One Life ★★★★★

One Life, the true story of Sir Nicholas Winton who helped rescue 669 children from the Nazis in the months leading up to World War II, feels a timely cinema release.

Save one life, save the world.’ This is the Hebrew saying on which the film’s title is based, and for anyone who is unfamiliar with the incredible story of Nicholas Winton, he saved not just one but many hundreds of children’s lives in 1939, enabling many Austrian, Czech and German children to be evacuated from the impending horrors of war and fostered by families in the UK.

All images by See Saw Films

The film begins in the ‘present day’: Maidenhead, 1987. Nicholas Winton (Sir Anthony Hopkins) is driving home with a number of charity collection tins on the passenger seat. We see him in the kitchen, swimming in his pool, burning a collection of files that have been cluttering the dining room and study to the frustration of his wife Grete (Lena Olin)…  So far, so humdrum. But then we are drawn back to a satchel with the initials T.C. on it; and so begins the story of how 29 year old stockbroker Winton (Johnny Flynn) takes a ‘phone call from his friend Martin that leads to him taking a week out of work to visit Czechoslovakia, a country that his mother Babette (Helena Bonham Carter) remarks “everyone else is trying to get out [of] and my son is intent on going in.”

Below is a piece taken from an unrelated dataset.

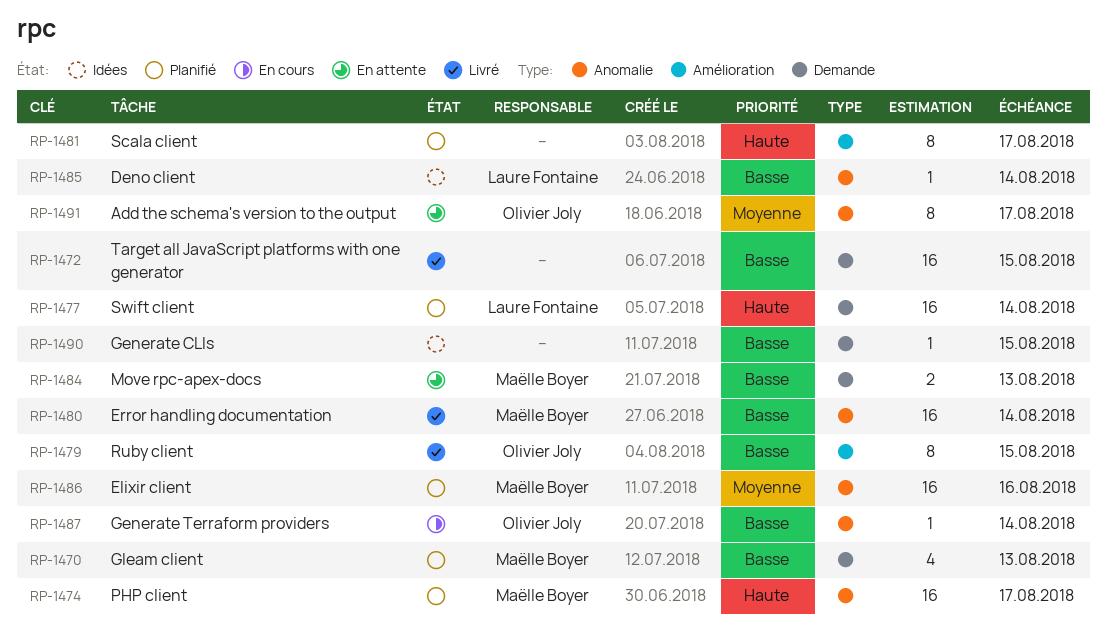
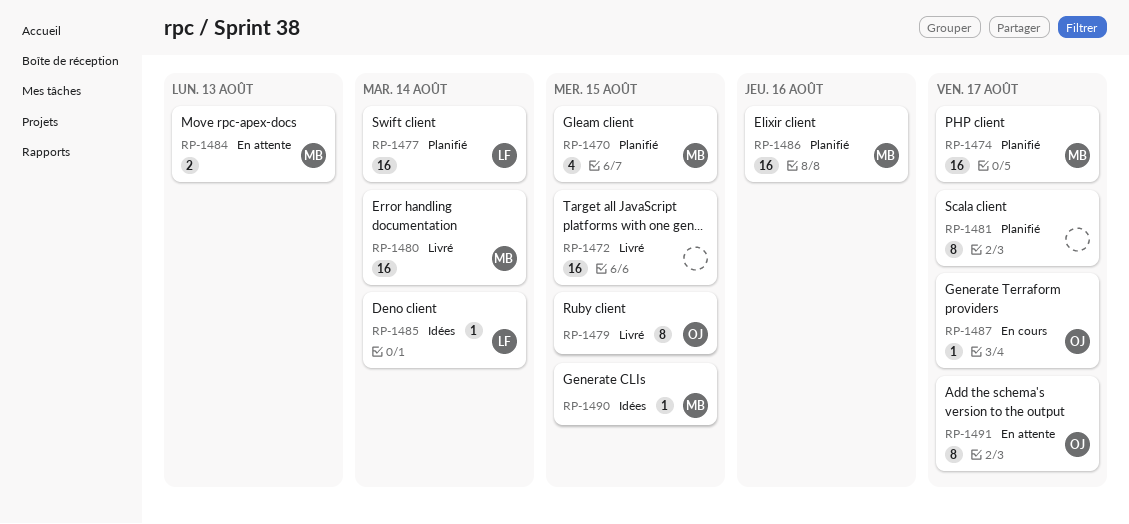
RP-1470, due: Aug 13 -> Aug 15
RP-1487, due: Aug 14 -> Aug 17
RP-1490, owner: none -> Maëlle Boyer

It is 1938, Hitler’s Nazi Expansionism is beginning and the party has control of the Sudetenland in Czechoslovakia. Thousands of people flee to Prague for safety, but soon enough the Germans take control and time is against Nicky and his newly formed children’s section of the British Committee for Refugees in Czechoslovakia headed by the determined Doreen Warriner (Romola Garai) and stoic Trevor Chadwick (Alex Sharp) with help from a team of Czech volunteers including Hana (Juliana Moska). Somehow, against the odds but aided by a letter printed in The Times, a small team in London headed by the indomitable Babette ensure that foster families are found for the myriad of refugee children and piles of visas are signed off. Even those willing to take a child but unable to find the £50 bond required were covered by a deluge of donations from organisations including the Girl Guides, allowing the group to book the first of 9 trains (what would become known as ‘Kindertransport‘) from Prague to Liverpool Street (via ferry).

There is no denying that the situation is bleak, but just as we feel it is too much, we jump back to 1987 and a much needed anecdote from Nicky about his time working for The Samaritans. This movement between eras allows us space to breathe while also giving us juxtaposition: none of the acting is showy, even in the most emotional of scenes, yet it is this quietness of character which makes it all the more devastating when war breaks out and best laid plans go awry. Even though most of us know of the famous ‘That’s Life!‘ segment and therefore pre-empt what happens next, you’d have to have a heart of stone not to be moved by the scale of what Nicky and his friends had achieved, something only emphasised at the end of the film when text on screen suggests that 6000 people have lived as a result of the team’s actions in 1939.

Nicholas Winton died in 2015 at the age of 106, yet he never felt that he deserved thanks or praise. This film gives him that, and without shine or adulation. It is not an easy watch, but they were not easy times; and it is a film that will live long in the memory, as it should.

A pitch-perfect script by Lucinda Coxon and Nick Drake, directed sensitively by James Hawes and soundtracked emotively by Volker Bertelmann, make this one not to miss.